Chapter 8: The First Generation
"No! What have you done?!" Amélie screeched.
Hilda backed up and pointed her blood-covered dagger at her older sister.
"Stay back, witch!" she ordered.
"You killed her! You killed her, and now I'm gonna kill you!"
"Good luck with that, you pathetic, disgusting fool," Hilda insulted as she looted the witch's belongings, including the catalysts.
"I swear vengeance to the great witch Eleanor!"
"Kay," Hilda left the hut and set out to break the curses on her long lost sisters.
Knock knock knock.
"Just a moment!" a weak voice said from inside the cabin. She had been there just a couple days earlier for the soil of the ground. The door opened to reveal a pretty face concealed by dark weariness and deathly despair.
"A-are you...Eleanor's daughter?" Hilda asked.
"I am. My name is Anais. What do you want?"
"I- my name is Hilda. I am your long lost baby sister."
"Oh... Oh, dear," Anais hugged her sister with a bright smile. "It's been sixteen years. I- I had no idea!"
Hilda smiled. "Yes, it's so great to finally meet you!"
"Oh, but the others, they've... Something has happened to us."
"Say no more, I can help," Hilda said before taking out the Golden Flower.
Anais's eyes widened. "Where did you find that?"
"I took it from Eleanor."
"How did you manage to steal from that witch?"
Hilda had a look of urgency and guilt.
"Oh," Anais realized what Hilda dad done. "Please, please, come in."
Hilda entered. "Perhaps we can dissolve the flower in a solution for you to drink," Hilda suggested. Anais fetched a bottle and filled it with water before Hilda dissolved the flower in it.
Anais sipped the golden solution and her strength and goodness was restored.
"I feel...rejuvenated."
"That's wonderful!" Hilda was proud of her good deeds.

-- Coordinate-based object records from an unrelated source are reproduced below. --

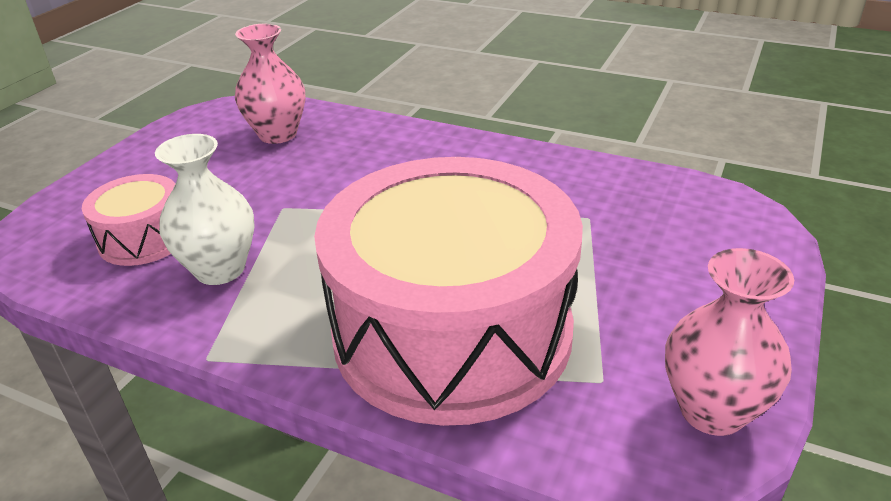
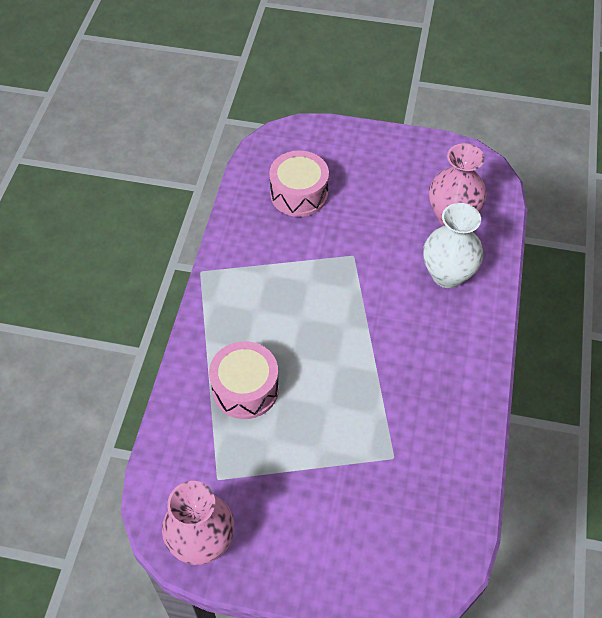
camera: 75 degrees right, 20 degrees up
(220, 269) = (277, 246): white vase -> white vase (447, 275)
(452, 331) = (245, 388): pink drum -> pink drum, size x0.44

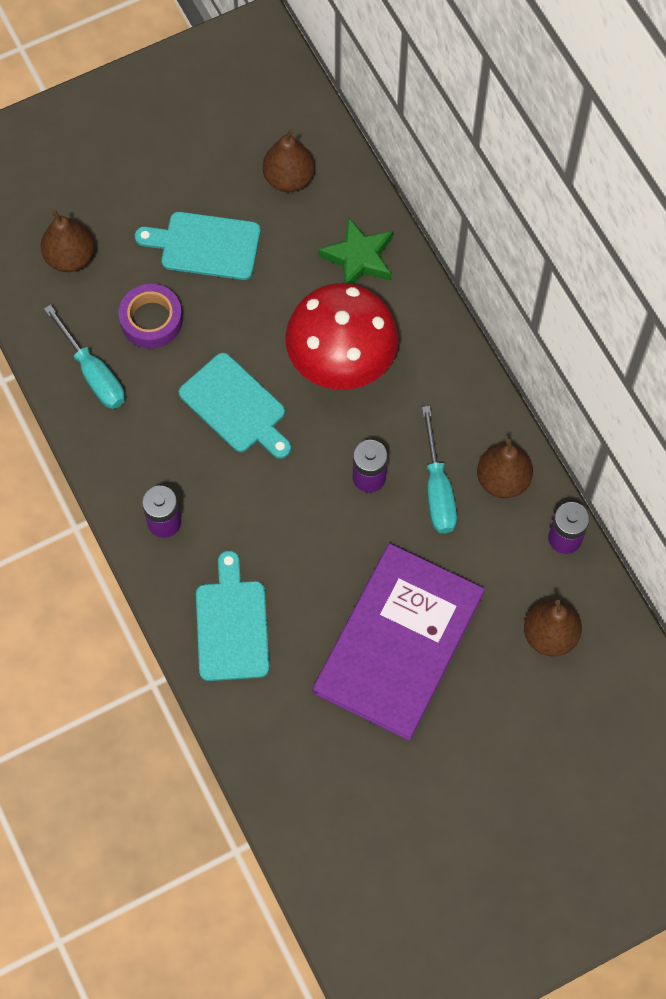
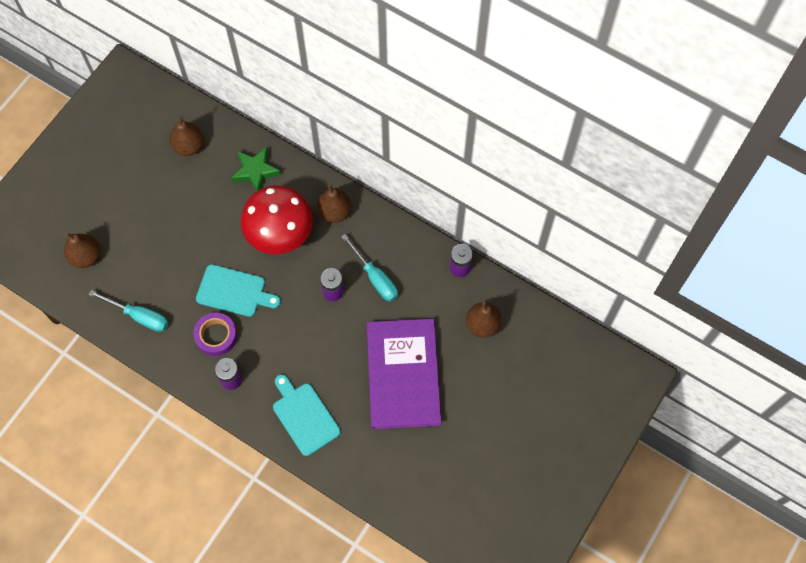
camera: 30 degrees left, 0 degrees up
(151, 320) = (156, 268): purple tape -> purple tape (216, 336)
(205, 245) = (162, 209): turquoise cutting board -> none
(502, 480) = (408, 253): brown pear -> brown pear (334, 212)

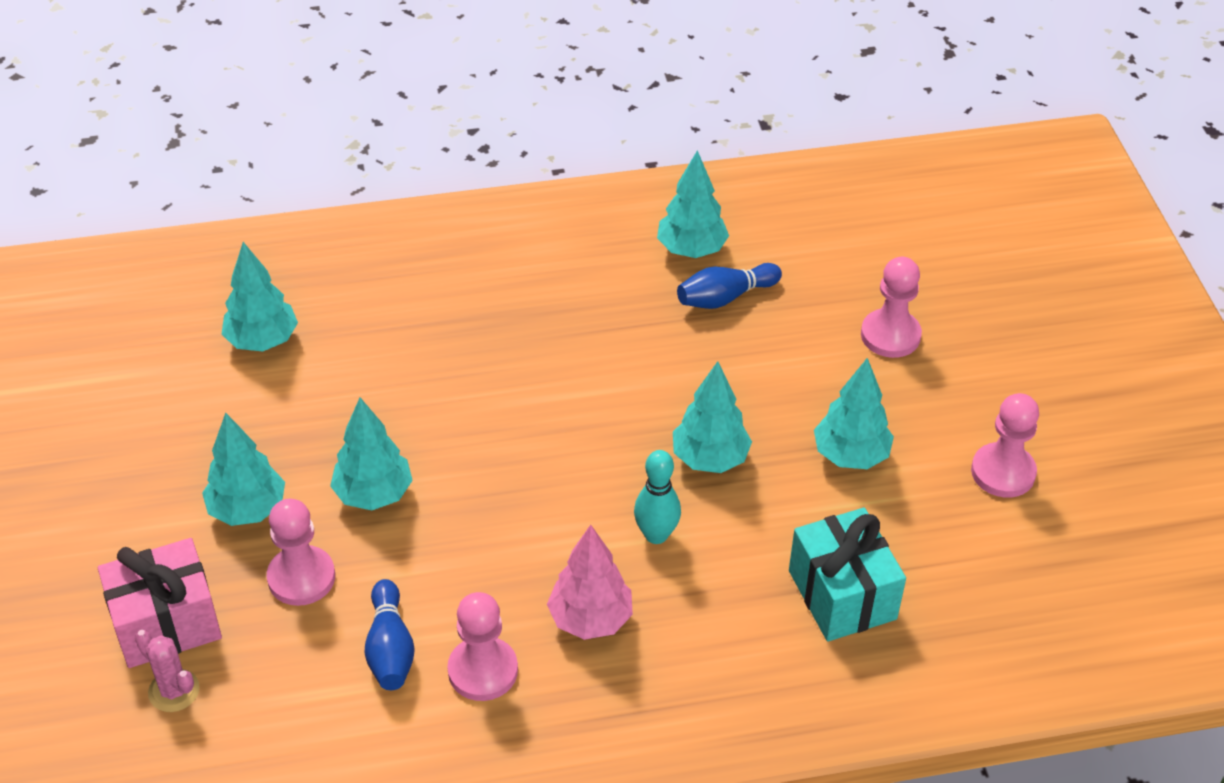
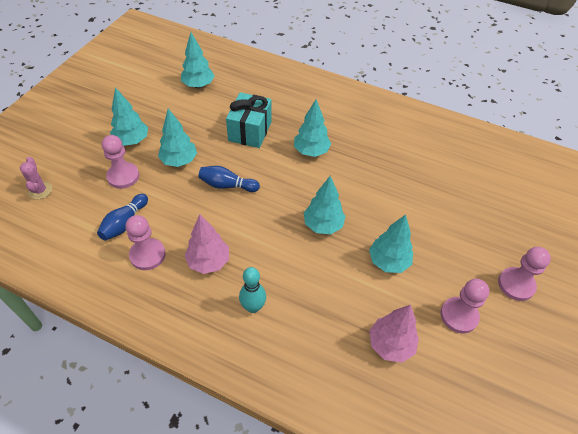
camera: 35 degrees right, 5 degrees up
(166, 623) = (64, 165): pink gift -> none
(656, 535) = (269, 243): turquoise bowling pin -> turquoise bowling pin (253, 307)
(691, 250) = (395, 136): turquoise tree -> turquoise tree (311, 151)
(725, 297) = (392, 162): blue bowling pin -> blue bowling pin (227, 185)
(842, 595) = (326, 323): turquoise gift -> turquoise gift (250, 131)
(890, 335) = (456, 219): pink pawn -> pink pawn (516, 285)
(949, 567) = (390, 344): none -> pink tree

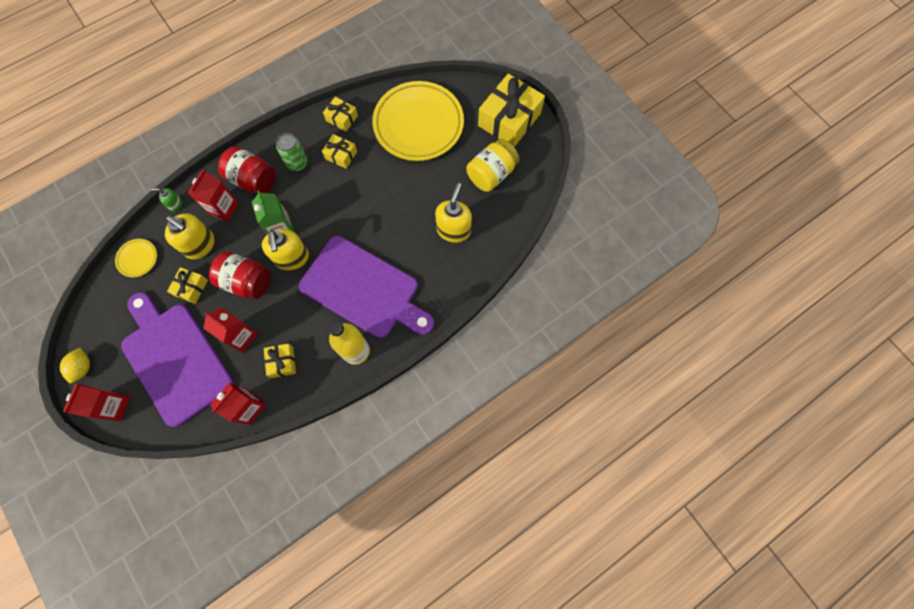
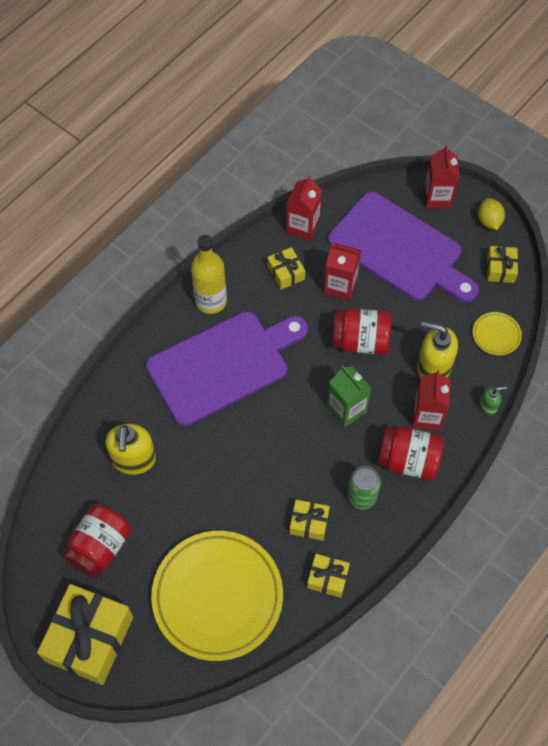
camera: 165 degrees right, 10 degrees down
(191, 288) = (419, 320): yellow gift -> yellow gift (500, 269)
(292, 258) = (319, 378): yellow soap dispenser -> none
(364, 289) = (223, 365): purple cutting board -> purple cutting board turned 135 degrees clockwise
(491, 174) = (100, 547): yellow jar -> red jar

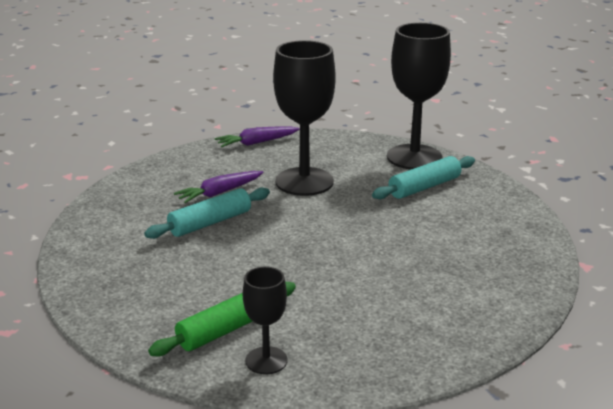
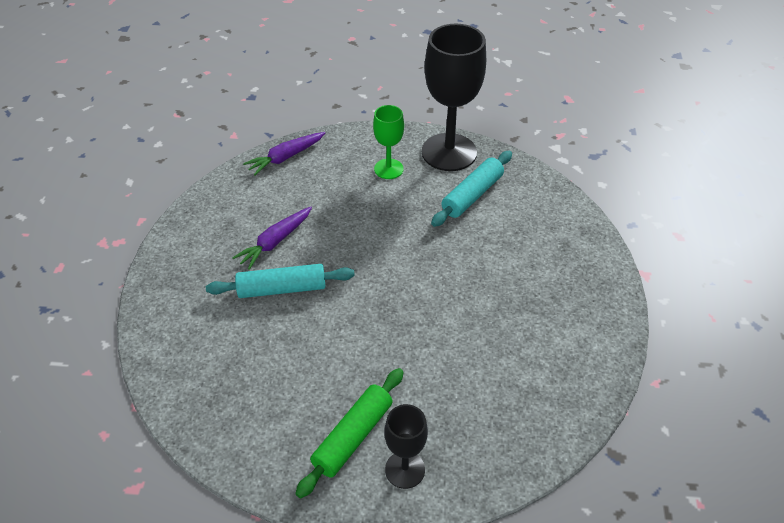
camera: 15 degrees left, 20 degrees up
(210, 223) = (282, 288): turquoise rolling pin -> turquoise rolling pin turned 45 degrees clockwise
(304, 182) = (354, 209): black goblet -> none
(350, 161) = (388, 169): none -> green goblet

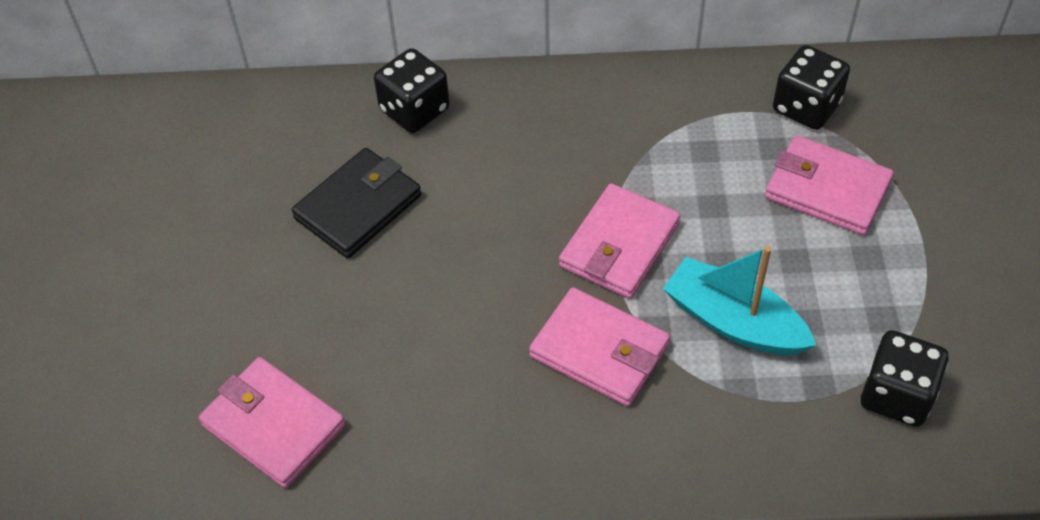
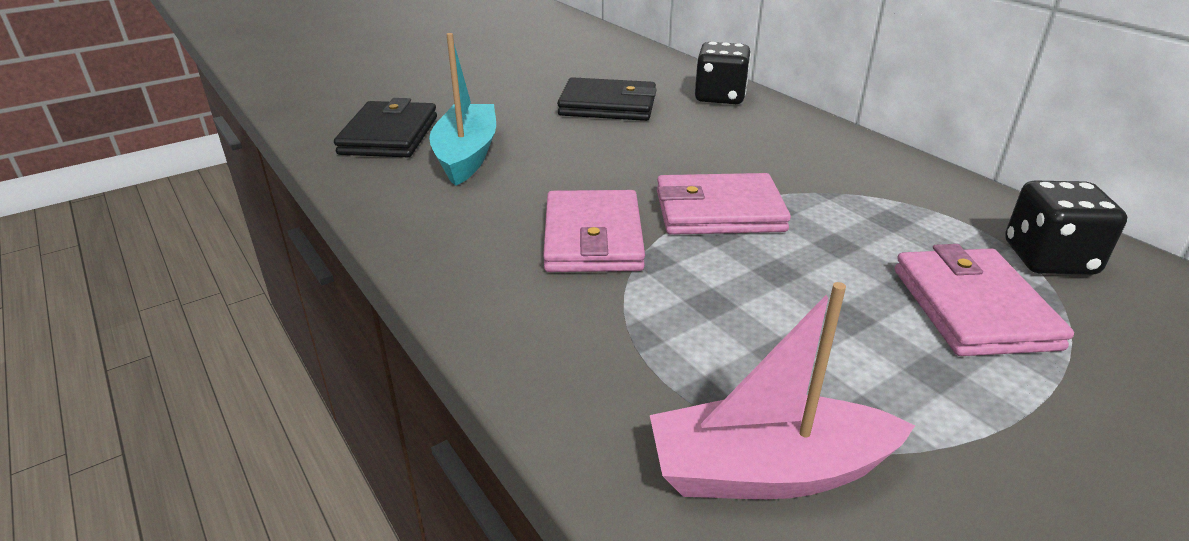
camera: 55 degrees right, 20 degrees down
(273, 425) = (389, 135): pink wallet -> black wallet
(733, 321) = (717, 302): turquoise boat -> turquoise boat (466, 155)
(896, 395) = (767, 471): black dice -> pink boat

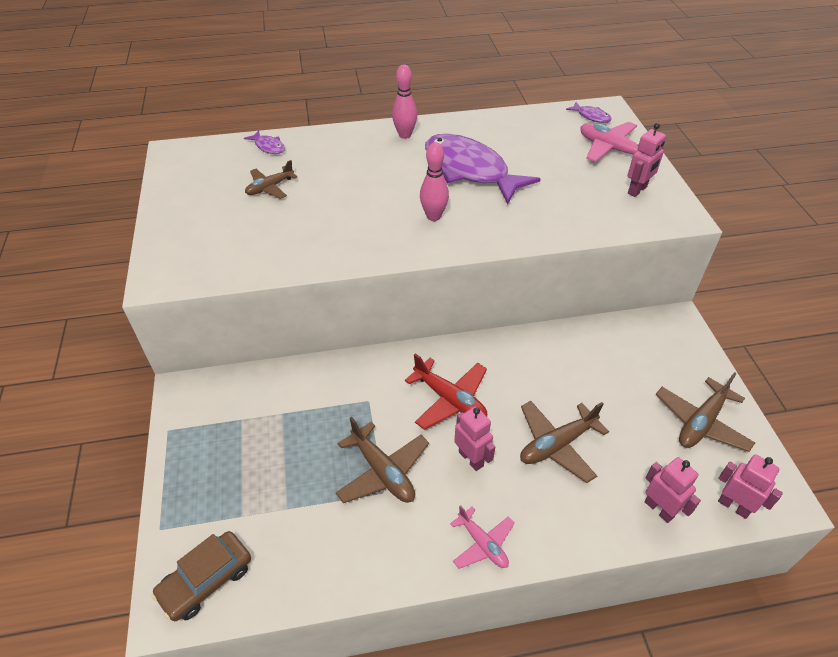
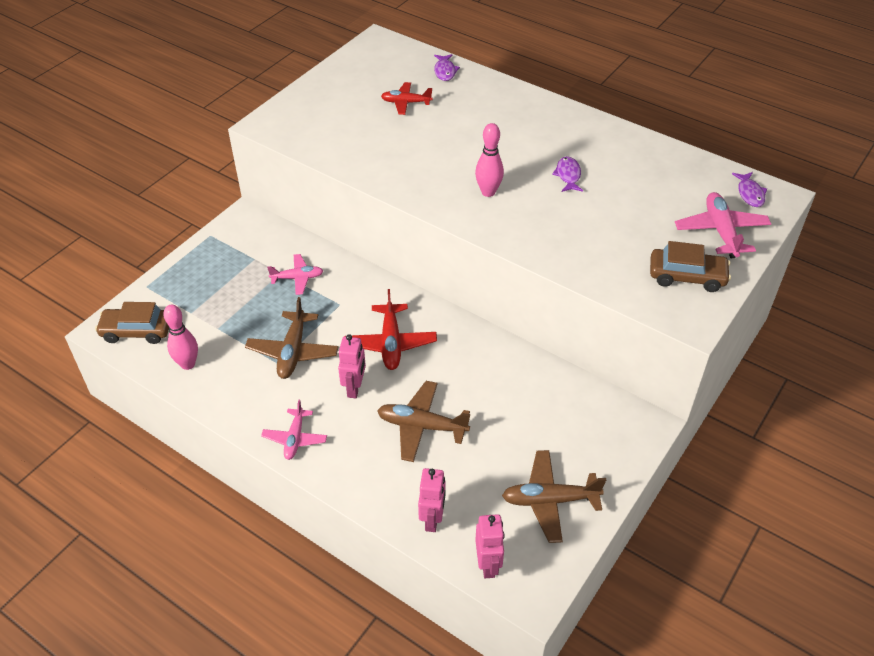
camera: 45 degrees right, 0 degrees up
(270, 187) = (406, 103): brown plane -> red plane
(304, 406) = (297, 278): none -> pink plane
(405, 135) = (558, 118): pink bowling pin -> pink bowling pin (188, 364)
(470, 170) = (568, 175): purple fish -> purple fish, size x0.41
(637, 190) = (687, 276): pink robot -> brown car

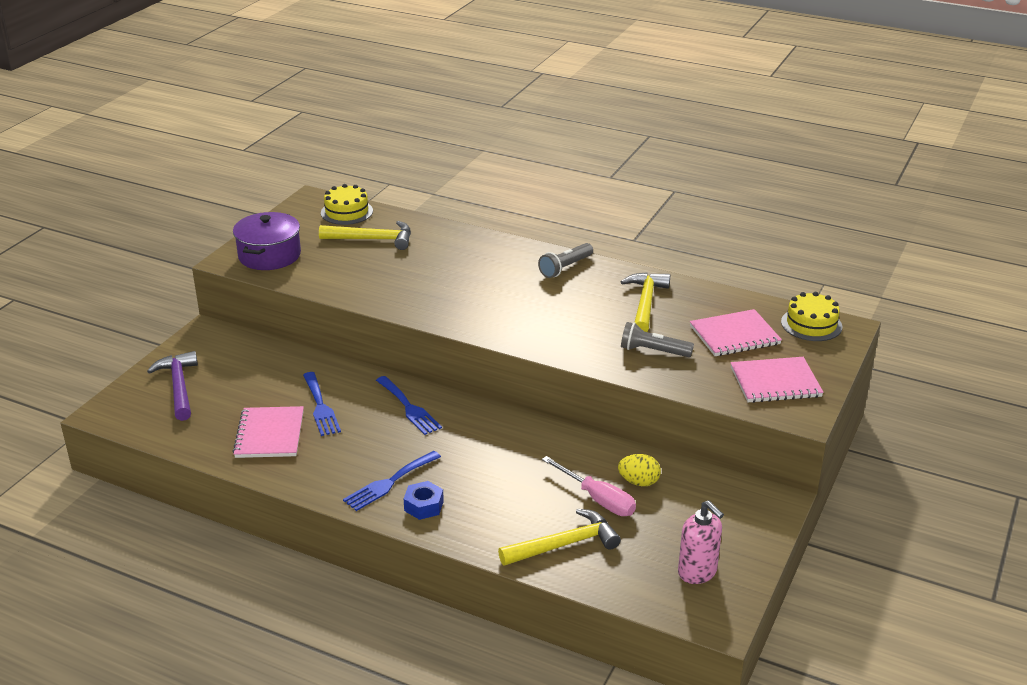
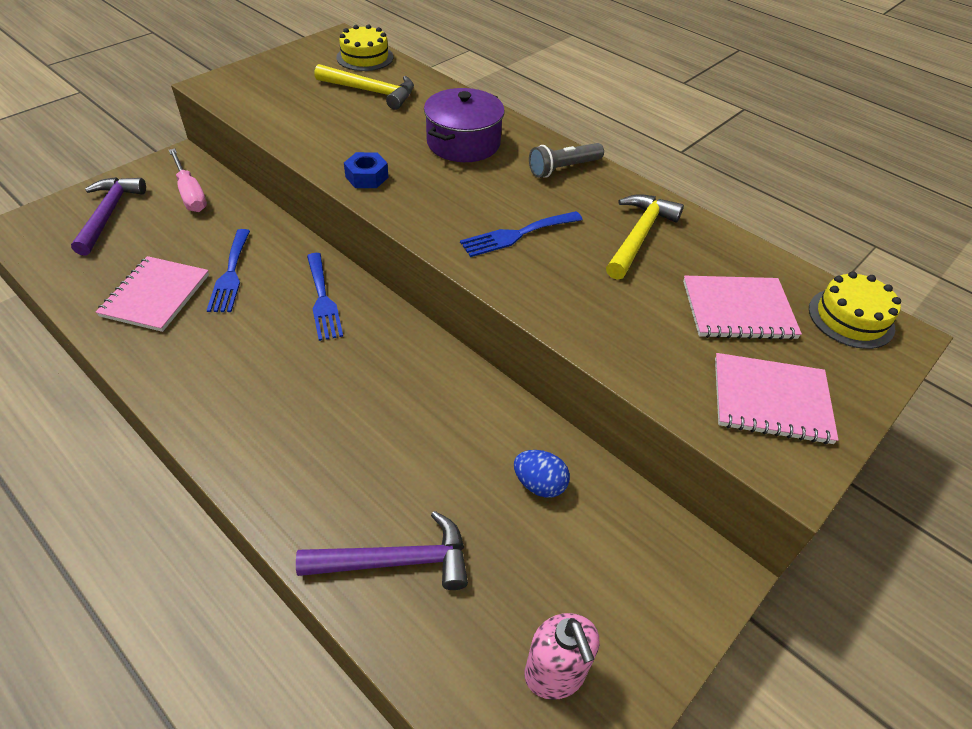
camera: 15 degrees right, 15 degrees up
(269, 255) = (255, 87): purple pot -> purple pot (463, 143)
(389, 482) = (240, 397): blue fork -> blue fork (517, 235)
(424, 506) = (258, 444): blue nut -> blue nut (367, 177)
(564, 544) = (395, 561): yellow hammer -> purple hammer
(598, 499) = (474, 497): pink screwdriver -> pink screwdriver (190, 193)
(638, 482) = (539, 484): yellow egg -> blue egg
(653, 351) = (619, 308): grey flashlight -> none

"Let us not rejoice yet. Our sisters have gone absolutely mad. Audrey...she was always so innocent and sweet. She-," Anais gasped shakily and Hilda comforted her. "She tried to kill me. I defended myself, and she ran. And then," she continued as tears rolled down her cheeks, "Aurélie just stood there without a care in the world. She's always so empathetic and honest-... I cried in my chambers until I realized the silence. Aurélie had left me. She took the food. My dagger. I found the necklace she- she made f-for me when we were kids- burning in the hearth."
"Anais," Hilda started, "that was not your sister. That was not our Aurélie. Our Audrey. Eleanor cast a curse using those catalysts. Do you-?"
"Yes, I remember those."
"You were cast with the Death Curse. Amélie was cast with the Life Curse. I took care of her, and Eleanor. Now we need to save Audrey from the Fire Curse and Aurélie from the Ice Curse, with these," Hilda pulled out the Solstice Ring and Solstice Water.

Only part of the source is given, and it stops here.